LA OBSERVACIÓN DEL CIELO HA MARCADO, PARA TODAS LAS CULTURAS, el origen del registro de los ciclos temporales, la elaboración de los calendarios y la predicción de las variaciones estacionales, fundamentales para la agricultura y el uso de los recursos naturales. Las herramientas para medir y cuantificar estos ciclos han dado lugar a múltiples manifestaciones artísticas, científicas, culturales, literarias, tecnológicas y arquitectónicas que nos recuerdan constantemente nuestra relación con el universo.
Nuestro conocimiento del cosmos nos ha ido enseñando, a lo largo de los siglos, que habitamos un pequeño planeta que gira en torno a una estrella promedio, en las afueras de una galaxia común y corriente, si la comparamos con sus compañeras esparcidas por el universo. Sin embargo, hasta donde sabemos, somos el único planeta con vida basada en complejas moléculas orgánicas capaces de reproducirse por sí solas y que, mediante la selección natural durante unos cuantos miles de millones de años, ha logrado llegar al punto de cuestionar su propio origen.
En este andar, hay momentos clave que han ampliado el abanico de posibilidades de observación y de comprensión del universo. El primero fue el uso dado por Galileo a los adelantos en materia de óptica en los Países Bajos para mirar al cielo a través de un telescopio y darse cuenta de que no sólo se veía mejor, sino que se podía ver más. El segundo fue la certeza de que la luz que percibimos es sólo una fracción de algo más amplio y rico, el espectro electromagnético, que abarca desde las ondas de radio hasta los rayos gamma y permite ver fenómenos diversos, con temperaturas y características muy diferentes a lo que se aprecia a simple vista. Un tercero es el descubrimiento de otros espectros y mensajeros cósmicos, como las ondas gravitacionales y los neutrinos, mediante los cuales podemos observar eventos energéticos aún más exóticos.
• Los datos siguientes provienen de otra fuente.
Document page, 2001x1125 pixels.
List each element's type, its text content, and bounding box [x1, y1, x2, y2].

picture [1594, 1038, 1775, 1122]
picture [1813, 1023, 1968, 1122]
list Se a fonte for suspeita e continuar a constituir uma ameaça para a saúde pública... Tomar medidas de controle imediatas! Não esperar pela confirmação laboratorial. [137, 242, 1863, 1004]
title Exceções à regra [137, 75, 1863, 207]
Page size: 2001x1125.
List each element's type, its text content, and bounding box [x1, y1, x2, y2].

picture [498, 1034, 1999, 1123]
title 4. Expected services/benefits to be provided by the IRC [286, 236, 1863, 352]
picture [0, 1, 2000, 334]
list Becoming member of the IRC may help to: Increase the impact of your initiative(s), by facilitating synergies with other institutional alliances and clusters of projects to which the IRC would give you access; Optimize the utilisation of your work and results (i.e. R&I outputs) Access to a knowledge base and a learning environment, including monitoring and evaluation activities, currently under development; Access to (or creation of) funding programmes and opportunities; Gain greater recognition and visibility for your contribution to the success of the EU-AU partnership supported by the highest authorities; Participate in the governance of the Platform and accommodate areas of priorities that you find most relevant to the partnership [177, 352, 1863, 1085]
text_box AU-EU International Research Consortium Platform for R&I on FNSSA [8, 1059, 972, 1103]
En México, el deseo de observar el tránsito de Venus a finales del siglo XIX llevó a la creación del Observatorio Astronómico Nacional. Instalado en un inicio en el centro de la Ciudad de México y posteriormente en el Castillo de Chapultepec, el OAN se trasladó después a Tacubaya, luego a Tonantzintla, en Puebla, y finalmente a la Sierra de San Pedro Mártir, en Baja California. En términos institucionales, se incorporó a la UNAM en 1929 y se transformó en el Instituto de Astronomía en 1967. Hoy cuenta con una sede en Ciudad Universitaria, una en Ensenada, B. C., las dos estaciones en Tonantzintla y San Pedro Mártir, y dio lugar a la creación de otra sede en el campus Morelia, hoy convertida en el Instituto de Radioastronomía y Astrofísica. Además, fue fundamental en la creación y desarrollo del Instituto Nacional de Astrofísica, Óptica y Electrónica, parte del sistema de centros públicos de investigación del gobierno federal.
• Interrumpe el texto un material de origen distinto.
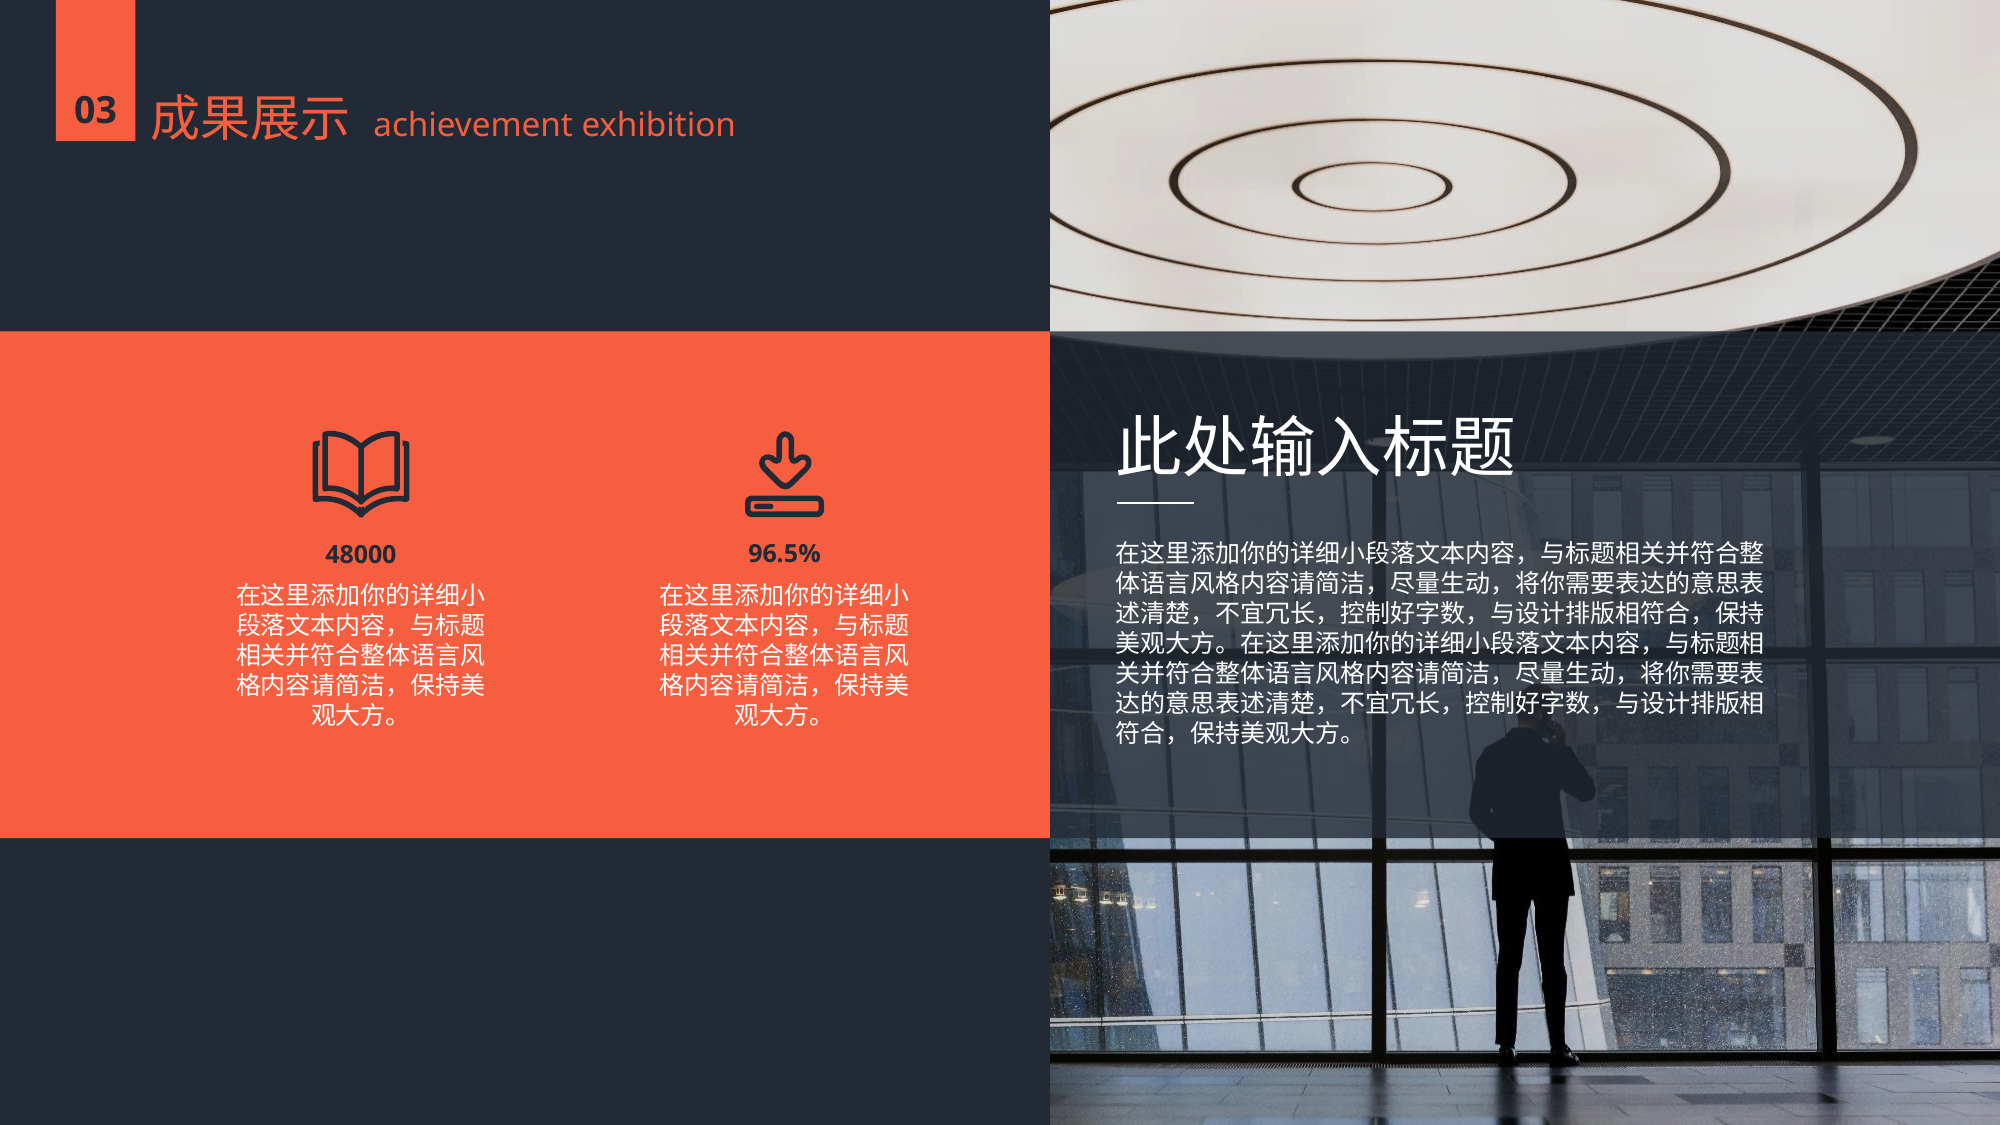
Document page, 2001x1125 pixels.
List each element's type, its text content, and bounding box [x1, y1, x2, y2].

text_box 成果展示 achievement exhibition [136, 78, 758, 154]
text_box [0, 331, 2000, 839]
text_box [55, 0, 136, 78]
picture [1049, 0, 2000, 331]
text_box 03 [47, 78, 145, 139]
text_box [637, 431, 932, 739]
picture [1049, 839, 2000, 1125]
text_box [0, 81, 136, 169]
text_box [213, 430, 509, 739]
La UNAM, como parte de su misión, mantiene, opera y mejora el OAN y participa en distintos proyectos nacionales e internacionales que fomentan no sólo la investigación en astronomía, sino también el progreso tecnológico, la educación, el fomento a las vocaciones y la difusión del conocimiento. El futuro que deseamos se construye año tras año, como nos lo recuerda esta Agenda universitaria 2024, pero con la mira puesta en el largo plazo. Ello requiere de la dedicación y compromiso de todas y todos los miembros de la comunidad universitaria, para lograr los objetivos que permitan cristalizarlo. Confiemos que así será y trabajemos en conjunto para lograrlo.